▶ [Questions on the material]
- A) Reproduce verbatim the stretch of the RadioDrum passage from "Since modifying the" through "variation is enabled.".
- B) According to the RadioDrum passage, at what frequency are the signals modifying the delay length low-pass filtered?

▶ [Text block]
>>

The signals modifying the delay length are low-pass filtered at 5 Hz. This allows the RadioDrum performer to execute vibrato-like motions, while shielding the feedback delay network from unnecessary jitter noise.

Since modifying the delay lengths is such a pronounced effect, foot-pedals are used to enable/disable the effect. When the pedal is released, the delay lines retain the values they had at the point of release. This allows the RadioDrum performer to find interesting delay line values and freeze the network at these values, then improvise with these values for an extended period. It also helps with the inherent limitation of the RadioDrum Z values, in that X and Y do not remain constant as Z varies, thus each strike of the RadioDrum tends to produce a glissando when the delay variation is enabled.

Yet another mode of the mapping, which is triggered by a high-velocity pedal (“stomp”), allows setting all four delay lines to the same value with a single stick and performing a glissando of these values using a single dimension of the RadioDrum. This allows a much more correlated and strongly-pitched effect and frees up the other three surface dimensions for other controls, such as excitation pitch bend.

<<

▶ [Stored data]
>>

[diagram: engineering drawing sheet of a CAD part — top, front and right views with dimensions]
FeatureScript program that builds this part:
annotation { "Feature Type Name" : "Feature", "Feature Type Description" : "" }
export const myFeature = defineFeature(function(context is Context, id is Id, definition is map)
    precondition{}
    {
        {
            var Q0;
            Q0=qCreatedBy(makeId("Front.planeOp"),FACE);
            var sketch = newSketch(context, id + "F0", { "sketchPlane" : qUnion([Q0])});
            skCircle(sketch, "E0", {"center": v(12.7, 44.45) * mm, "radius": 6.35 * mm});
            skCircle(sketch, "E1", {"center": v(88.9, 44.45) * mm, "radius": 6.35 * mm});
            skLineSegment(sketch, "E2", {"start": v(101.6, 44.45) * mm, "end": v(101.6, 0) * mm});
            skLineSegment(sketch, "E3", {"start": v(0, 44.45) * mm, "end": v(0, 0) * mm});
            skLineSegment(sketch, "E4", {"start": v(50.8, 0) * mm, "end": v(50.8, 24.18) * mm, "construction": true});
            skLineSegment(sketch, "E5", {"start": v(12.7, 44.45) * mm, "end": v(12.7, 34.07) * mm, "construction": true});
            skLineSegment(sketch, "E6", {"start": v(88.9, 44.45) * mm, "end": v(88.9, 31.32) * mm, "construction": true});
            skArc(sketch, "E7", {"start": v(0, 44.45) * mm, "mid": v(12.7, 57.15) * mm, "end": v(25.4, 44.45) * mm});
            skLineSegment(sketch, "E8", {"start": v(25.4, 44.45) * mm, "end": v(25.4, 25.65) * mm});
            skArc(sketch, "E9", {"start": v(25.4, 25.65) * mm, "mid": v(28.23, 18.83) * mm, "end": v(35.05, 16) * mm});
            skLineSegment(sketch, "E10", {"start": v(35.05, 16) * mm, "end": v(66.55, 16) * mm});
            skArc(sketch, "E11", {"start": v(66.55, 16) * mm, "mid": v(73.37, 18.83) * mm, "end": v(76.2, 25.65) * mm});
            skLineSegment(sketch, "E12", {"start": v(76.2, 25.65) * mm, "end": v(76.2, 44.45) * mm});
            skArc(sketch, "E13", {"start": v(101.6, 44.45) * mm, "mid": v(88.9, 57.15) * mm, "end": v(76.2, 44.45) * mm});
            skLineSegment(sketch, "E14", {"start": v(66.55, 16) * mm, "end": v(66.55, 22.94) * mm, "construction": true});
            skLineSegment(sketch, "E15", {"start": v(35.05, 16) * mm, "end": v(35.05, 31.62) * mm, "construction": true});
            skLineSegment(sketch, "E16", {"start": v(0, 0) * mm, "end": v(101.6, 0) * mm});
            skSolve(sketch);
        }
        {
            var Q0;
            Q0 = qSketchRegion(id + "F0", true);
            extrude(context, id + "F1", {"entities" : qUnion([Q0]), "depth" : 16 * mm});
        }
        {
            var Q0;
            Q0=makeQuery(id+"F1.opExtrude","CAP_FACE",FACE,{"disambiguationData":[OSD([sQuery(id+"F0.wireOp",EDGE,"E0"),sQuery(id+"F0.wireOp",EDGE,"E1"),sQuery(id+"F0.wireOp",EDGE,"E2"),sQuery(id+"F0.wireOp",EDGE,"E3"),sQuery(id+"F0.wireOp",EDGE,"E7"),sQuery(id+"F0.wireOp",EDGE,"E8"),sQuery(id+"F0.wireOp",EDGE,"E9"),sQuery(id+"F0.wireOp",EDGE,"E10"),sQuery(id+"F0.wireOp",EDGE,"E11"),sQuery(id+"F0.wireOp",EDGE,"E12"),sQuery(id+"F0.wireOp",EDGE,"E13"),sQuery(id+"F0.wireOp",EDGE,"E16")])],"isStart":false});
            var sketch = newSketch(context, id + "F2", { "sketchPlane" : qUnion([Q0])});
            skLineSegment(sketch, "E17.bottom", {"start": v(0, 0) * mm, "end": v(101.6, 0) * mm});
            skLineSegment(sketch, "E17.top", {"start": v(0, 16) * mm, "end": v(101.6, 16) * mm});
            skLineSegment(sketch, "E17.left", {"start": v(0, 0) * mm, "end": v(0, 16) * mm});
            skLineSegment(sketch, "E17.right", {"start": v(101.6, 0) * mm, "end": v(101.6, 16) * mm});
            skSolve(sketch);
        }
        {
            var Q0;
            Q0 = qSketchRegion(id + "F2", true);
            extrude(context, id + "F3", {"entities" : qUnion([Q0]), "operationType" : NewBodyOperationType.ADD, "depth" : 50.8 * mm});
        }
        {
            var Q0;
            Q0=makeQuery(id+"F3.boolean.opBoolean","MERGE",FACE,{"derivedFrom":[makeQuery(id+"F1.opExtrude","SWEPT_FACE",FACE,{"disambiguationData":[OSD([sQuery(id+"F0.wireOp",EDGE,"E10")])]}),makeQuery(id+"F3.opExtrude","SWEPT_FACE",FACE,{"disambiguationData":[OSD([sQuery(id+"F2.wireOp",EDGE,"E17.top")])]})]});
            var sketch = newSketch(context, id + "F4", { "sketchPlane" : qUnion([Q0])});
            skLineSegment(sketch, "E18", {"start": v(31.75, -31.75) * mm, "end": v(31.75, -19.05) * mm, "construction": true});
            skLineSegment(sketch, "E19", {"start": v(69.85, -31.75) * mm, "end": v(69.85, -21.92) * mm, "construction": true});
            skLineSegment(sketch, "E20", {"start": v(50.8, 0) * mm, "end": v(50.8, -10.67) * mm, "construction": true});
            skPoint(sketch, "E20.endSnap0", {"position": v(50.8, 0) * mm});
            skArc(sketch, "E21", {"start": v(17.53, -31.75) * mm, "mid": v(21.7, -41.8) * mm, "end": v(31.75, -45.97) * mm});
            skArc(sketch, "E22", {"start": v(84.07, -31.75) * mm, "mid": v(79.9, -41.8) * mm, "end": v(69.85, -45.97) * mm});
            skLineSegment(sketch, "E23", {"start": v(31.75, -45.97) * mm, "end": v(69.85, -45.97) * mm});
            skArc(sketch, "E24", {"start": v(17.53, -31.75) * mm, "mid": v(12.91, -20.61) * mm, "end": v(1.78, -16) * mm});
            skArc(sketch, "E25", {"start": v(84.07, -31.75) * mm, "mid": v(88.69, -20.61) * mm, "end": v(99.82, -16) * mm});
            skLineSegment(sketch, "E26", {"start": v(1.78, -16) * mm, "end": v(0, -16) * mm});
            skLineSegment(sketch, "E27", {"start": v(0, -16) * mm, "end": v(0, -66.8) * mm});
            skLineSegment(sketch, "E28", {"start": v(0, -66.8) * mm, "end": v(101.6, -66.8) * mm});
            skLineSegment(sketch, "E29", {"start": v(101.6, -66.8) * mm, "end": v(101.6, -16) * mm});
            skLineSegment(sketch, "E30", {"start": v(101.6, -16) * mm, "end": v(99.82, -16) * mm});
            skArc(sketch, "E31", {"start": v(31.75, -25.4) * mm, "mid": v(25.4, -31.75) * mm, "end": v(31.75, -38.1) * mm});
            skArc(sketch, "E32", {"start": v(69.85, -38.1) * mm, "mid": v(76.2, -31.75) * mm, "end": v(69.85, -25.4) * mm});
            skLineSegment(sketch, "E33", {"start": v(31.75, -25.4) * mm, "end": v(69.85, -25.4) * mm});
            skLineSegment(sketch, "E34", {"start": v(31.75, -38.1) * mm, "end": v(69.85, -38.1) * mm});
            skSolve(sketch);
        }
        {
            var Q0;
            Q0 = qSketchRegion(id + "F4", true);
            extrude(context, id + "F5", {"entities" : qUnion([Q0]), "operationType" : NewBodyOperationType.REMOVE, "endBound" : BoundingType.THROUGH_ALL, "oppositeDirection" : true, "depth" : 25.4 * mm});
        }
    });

<<

▶ [Results for each task]
- A)
Since modifying the delay lengths is such a pronounced effect, foot-pedals are used to enable/disable the effect. When the pedal is released, the delay lines retain the values they had at the point of release. This allows the RadioDrum performer to find interesting delay line values and freeze the network at these values, then improvise with these values for an extended period. It also helps with the inherent limitation of the RadioDrum Z values, in that X and Y do not remain constant as Z varies, thus each strike of the RadioDrum tends to produce a glissando when the delay variation is enabled.

- B) 5 Hz